Les contacts entre la justice municipale et écclésiastique se poursuivaient par l'intermédiaire des parties et dans des questions intéressantes les deux autorités. Les malentendus concernaient surtout la question des „privilegium fori" du clergé et celle des avoirs de l'Eglise. Les officiaux se réservaient les questions relatives à la validité du mariage ou des fiançailles; en cas de différends ils menaçaient d'appliquer des peines prévues par la bulle ,,in Coena Domini". Cependant les tribunaux municipaux s'engageaient à examiner toutes sortes d'affaires et ne voulaient pas reconnaître souvent les actes conclus en présence de l'official. Les maires et les „advocati" se rendaient de mieux en mieux compte de la différence de qualité entre la justice municipale et celle de l'Eglise.
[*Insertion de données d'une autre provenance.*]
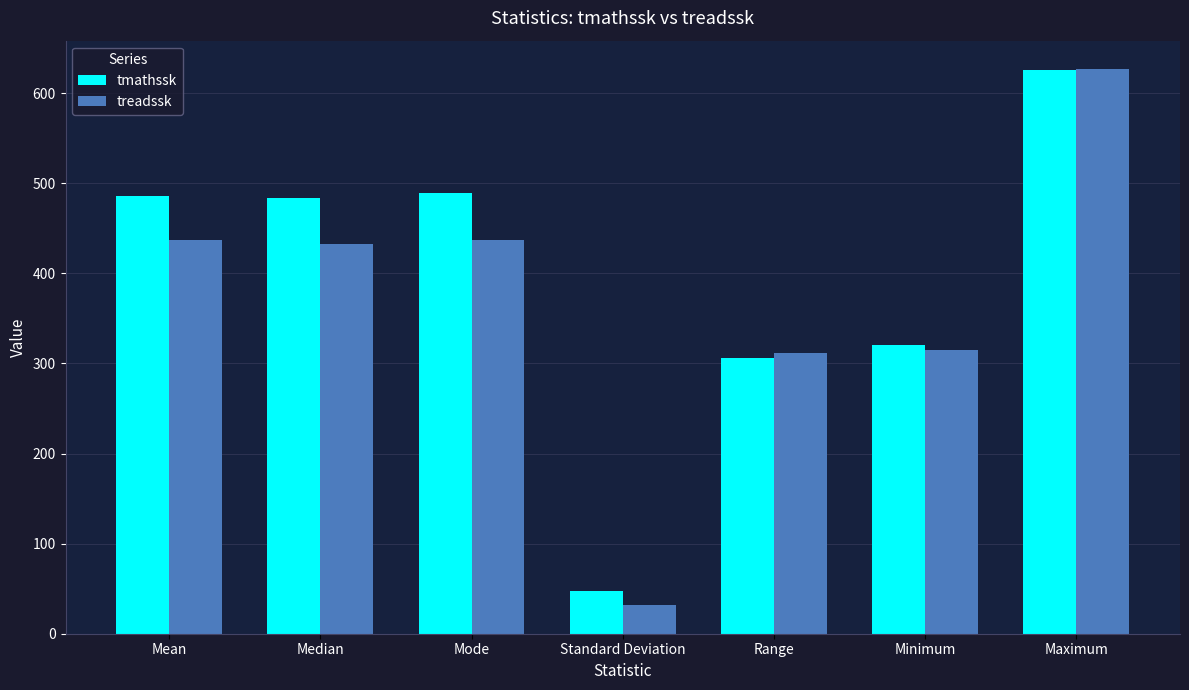

Which series has the largest range (max minus min)?

treadssk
Bien qu'afin d'assurer la réalisation de leurs décisions, les officiaux demandaient parfois aux parties des engagements ,,de parendo iuri", ils dépendaient en définitive de l'appui séculier. Dans les affaires économiques on ne demandait pas d'habitude le „brachium saeculare", en assurant les droits acquis par des inscriptions dans les registres municipaux. Les démarches pour obtenir l'intervention de la ville contre ceux qui professaient une autre religion ou les excommuniés restaient sans effet. Cependant dans les questions concernant le mariage et l'atteinte à la moralité il était plus facile d'obtenir l'aide de la municipalité.
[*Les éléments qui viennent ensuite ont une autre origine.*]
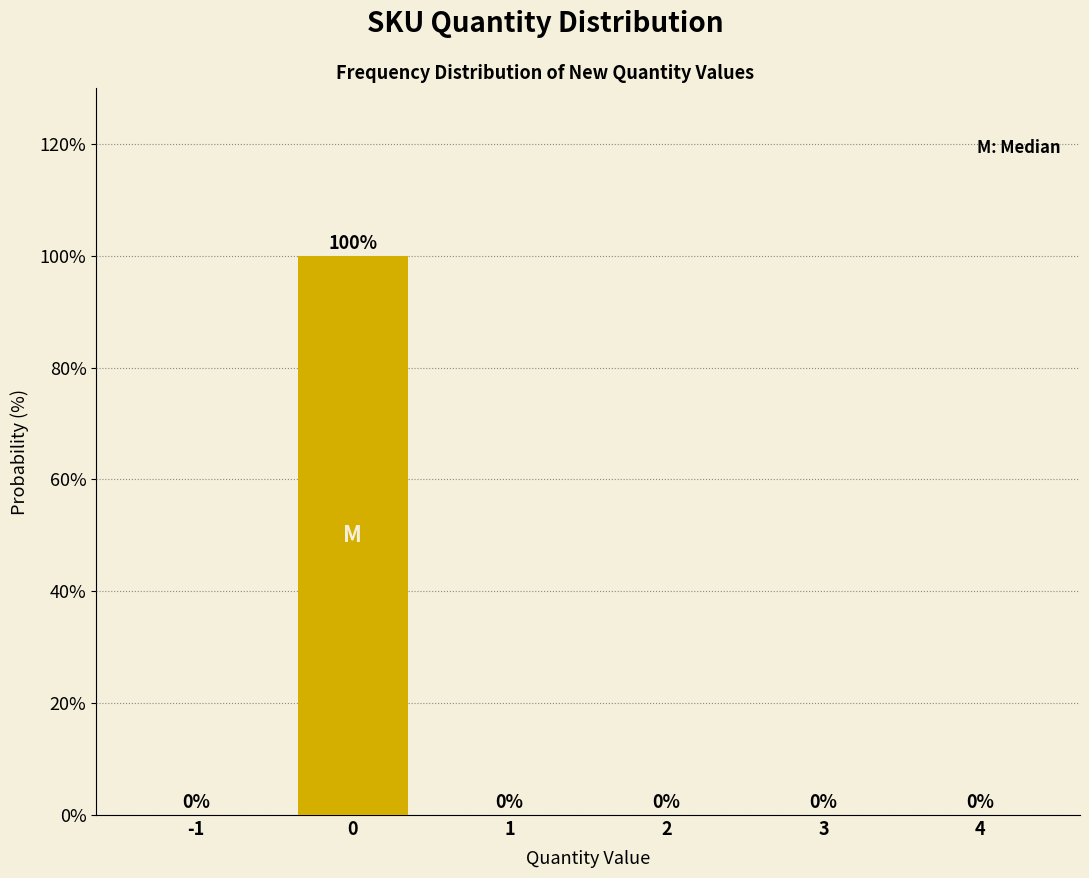

Reading right to left, extract all data points from this chart.

4=0	3=0	2=0	1=0	0=100	-1=0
Les contacts entre les deux autorités étaient les plus étroits dans les questions matérielles. Les conseillers essayaient d'étendre tous les fardeaux publics sur les biens de l'Eglise. Les autorités ecclésiastiques se conformaient рeu à peu à ces exigences. Le conseil municipal veillait aussi à ce que les ecclésiastiques et les fonctionnaires de l'Eglise n'eussent pas de débits de boissons alcooliques, ni de cabarets, et ne s'occupassent pas du commerce et de l'artisanat au détriment de la caisse municipale. Les conseillers s'intéressaient à l'enseignement, en décidant de nombreuses questions des instituteurs et des étudiants. Le contrôle de la subsistance des orphelins incombait en principe à la ville. La municipalité avait une part de plus en plus importante dans la protection des pauvres. L'hôpital du St. Esprit restait sous la direction commune de l'Eglise et de la ville. Le supérieur du couvent du St. Esprit recevait souvent des legs et des donations, tandis que les conseillers municipaux s'occupaient plus de l'exécution des engagements. En réalité c'était la municipalité qui avait la supériorité dans la direction de la ville. La municipalité intervenait exceptionnellement dans les questions des enterrements et de cimetières. Les deux autorités s'unissaient pour gérer les établissements municipaux de bain qui étaient des fondations. Les métiers', bien que remplissant certaines fonctions ecclésiastiques, étaient soumis au pouvoir de la municipalité. Celle-ci, cependant, voulait intervenir dans les affaires économiques des confréries ecclésiastiques. Il y eut en pratique une certaine limite entre les influences de la ville, et celles de l'Eglise.

Comme les conseillers municipaux avaient soin de l'ensemble des intérêts de la population, bien que catholiques orthodoxes, ils défendaient les intérêts économiques de la municipalité contre les autorités ecclésiastiques. Ces dernières, bien que voulant réaliser les principes du droit canon, se conformaient toutefois à la situation du pays et de la ville. Comme résultat de l'antagonisme de ces deux tendances on arriva d'abord à un certain compromis, mais ce fut le dualisme des autorités sur le terrain de la ville qui prit ensuite le dessus.